Une chronique de Broots
Je me lance rarement dans la lecture (d'un livre sans images, je veux dire ).
Mais depuis quelques temps, c'est une échappatoire au stress, à la pression. Alors je me suis remis dedans.
Par contre, je déteste acheter "le dernier X" ou "le lauréat du prix Y", j'ai besoin d'un truc original, si possible pas trop connu ou en tout cas plus confidentiel. J'ai donc tapé
"auteur sous-estimé" sur le net et de fil en aiguille (ou de page en lien devrais-je dire) je suis tombé sur Jim Thompson.
Inconnu au bataillon (désolé, ma "culture" littéraire s'est arrêté au BAC français en première S), alors j'ai épluché sa wikipédiagraphie et j'ai été attiré par l'homme et l'œuvre.
J'ai donc tenté ma chance avec 1275 âmes (où sont passés les 5 manquantes de la traduction française ?), étant grand amateur d'humour noir.
Et bien m'en a pris, ce livre est caustique, noir, très noir même, et décapant !
Résumé : Shérif de Pottsville, village de 1 275 âmes, Nick Corey a tout pour être heureux : un logement de fonction, une maîtresse et surtout un travail qui ne l'accable pas trop car il évite de se mêler des affaires des autres. Bien sûr, cette routine ne va pas sans quelques ennuis : son mandat arrive à terme et son concurrent a de fortes chances d'emporter les prochaines élections. Et puis, même les petits maquereaux du coin en viennent à lui manquer de respect. Aussi Corey trouve-t-il qu'il est grand temps de faire le ménage, à commencer par tous ceux-là.
On découvre au fil des pages un polar pessimiste, donnant une image à la fois surréaliste et pourtant tellement vraie de cette vie dans un patelin paumé des Etats-Unis. Entre racisme exacerbé et manipulations politiciennes, le héros oscille en permanence entre connerie profonde et intelligence supérieure.
Et c'est ce qui m'a plu, cette incapacité à catégoriser ce personnage de shérif, partagé entre sa fainéantise et son jem'enfoutisme (il bouffe, dort, baise, rebouffe, fait la
sieste mais surtout n'agit pas !) et son esprit manipulatoire (involontaire ou pas, that's the question !?).
Je n'en dis pas trop (loin d'avoir le talent d'autres ici pour exprimer ce que j'ai ressenti à la lecture), ce roman se doit d'être découvert page après page pour en garder toute sa saveur, une
saveur bien aigre et pourtant délicieuse de ces années 20, période post-farwest mais encore loin d'être même un minimum civilisée.

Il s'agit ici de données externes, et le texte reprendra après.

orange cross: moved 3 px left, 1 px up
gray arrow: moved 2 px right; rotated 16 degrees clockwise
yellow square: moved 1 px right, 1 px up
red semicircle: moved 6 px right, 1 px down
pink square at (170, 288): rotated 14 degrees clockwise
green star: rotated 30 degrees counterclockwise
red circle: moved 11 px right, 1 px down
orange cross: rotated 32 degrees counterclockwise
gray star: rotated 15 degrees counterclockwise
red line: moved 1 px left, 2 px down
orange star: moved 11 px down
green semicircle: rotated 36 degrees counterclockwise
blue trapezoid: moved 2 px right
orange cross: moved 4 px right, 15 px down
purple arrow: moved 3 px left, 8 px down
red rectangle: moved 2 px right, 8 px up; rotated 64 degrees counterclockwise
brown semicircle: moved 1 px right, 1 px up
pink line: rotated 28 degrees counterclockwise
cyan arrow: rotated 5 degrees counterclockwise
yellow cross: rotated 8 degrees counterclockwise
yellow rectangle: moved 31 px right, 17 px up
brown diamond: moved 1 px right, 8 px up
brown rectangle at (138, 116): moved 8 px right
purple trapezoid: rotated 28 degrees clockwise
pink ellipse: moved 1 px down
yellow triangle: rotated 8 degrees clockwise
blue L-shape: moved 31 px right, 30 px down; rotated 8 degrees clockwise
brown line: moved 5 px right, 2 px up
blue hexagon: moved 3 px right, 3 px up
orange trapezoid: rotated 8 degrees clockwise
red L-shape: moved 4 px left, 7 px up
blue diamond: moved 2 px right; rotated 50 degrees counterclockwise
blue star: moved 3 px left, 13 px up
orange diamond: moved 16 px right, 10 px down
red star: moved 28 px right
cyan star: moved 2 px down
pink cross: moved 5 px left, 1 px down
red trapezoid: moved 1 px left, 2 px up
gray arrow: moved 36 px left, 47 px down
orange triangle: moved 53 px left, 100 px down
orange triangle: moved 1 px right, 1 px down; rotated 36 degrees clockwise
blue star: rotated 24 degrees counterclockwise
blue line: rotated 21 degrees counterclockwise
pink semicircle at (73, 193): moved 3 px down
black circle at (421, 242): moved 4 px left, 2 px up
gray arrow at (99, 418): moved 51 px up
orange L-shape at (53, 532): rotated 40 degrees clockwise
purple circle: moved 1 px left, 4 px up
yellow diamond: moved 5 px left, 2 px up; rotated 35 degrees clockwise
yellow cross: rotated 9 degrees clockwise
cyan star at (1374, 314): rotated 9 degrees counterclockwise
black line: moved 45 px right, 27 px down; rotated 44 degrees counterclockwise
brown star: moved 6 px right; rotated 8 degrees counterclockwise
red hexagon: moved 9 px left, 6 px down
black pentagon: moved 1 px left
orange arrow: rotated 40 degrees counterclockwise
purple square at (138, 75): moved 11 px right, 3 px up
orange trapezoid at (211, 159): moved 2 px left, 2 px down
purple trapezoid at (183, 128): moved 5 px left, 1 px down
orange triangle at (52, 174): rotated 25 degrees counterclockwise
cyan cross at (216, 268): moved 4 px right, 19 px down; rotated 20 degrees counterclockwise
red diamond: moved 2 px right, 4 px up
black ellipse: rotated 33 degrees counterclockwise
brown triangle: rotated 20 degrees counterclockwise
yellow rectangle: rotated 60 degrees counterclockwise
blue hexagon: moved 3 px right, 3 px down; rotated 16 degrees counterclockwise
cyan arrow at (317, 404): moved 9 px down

Entre regard tendre sur le personnage et fous rires, j'ai retrouvé tout ce qui rend un livre impossible à poser avant de l'avoir terminé.
Je termine par un extrait très représentatif du ton parfois pince-sans-rire, de l'esprit général du livre et ne peux que vous inciter fortement à le lire à votre tour !
Comme il est près de neuf heures du soir, il n'y a plus grand monde dans la rue, mais ceux qui ne sont pas encore couchés me demandent tous si je vais à la pêche. Je leur réponds
:
-" Quelle drôle d'idée ! qu'est ce qui a bien pu vous faire croire cela ?
- Eh bé, c'est de vous voir avec une canne à pêche, pardi ! me fait l'un d'eux. Si vous allez pas à la pêche, à quoi ça vous servirait ?
- Ca ? Ah ! c'est pour me gratter les fesses avec. Des fois que je serais là-haut dans un arbre et que d'en bas j'aurais pas le bras assez long.
- Mais ... mais dites un peu... (il hésite, les sourcils froncés.) ça n'a point de bon sens, votre affaire!
- C'est vous qui le dites ! Quasiment tout le monde fait pareil. Vous allez pas me raconter que vous n'avez jamais pris une canne à pêche pour vous gratter le cul, dans le cas où vous seriez en haut d'un arbre et que vous puissiez pas y arriver sans ! Ben dites donc vous me faites l'effet d'être drôlement empoté, vous !
C'est vrai, il avoue, lui aussi il fait pareil. C'est même lui qu'a inventé le truc.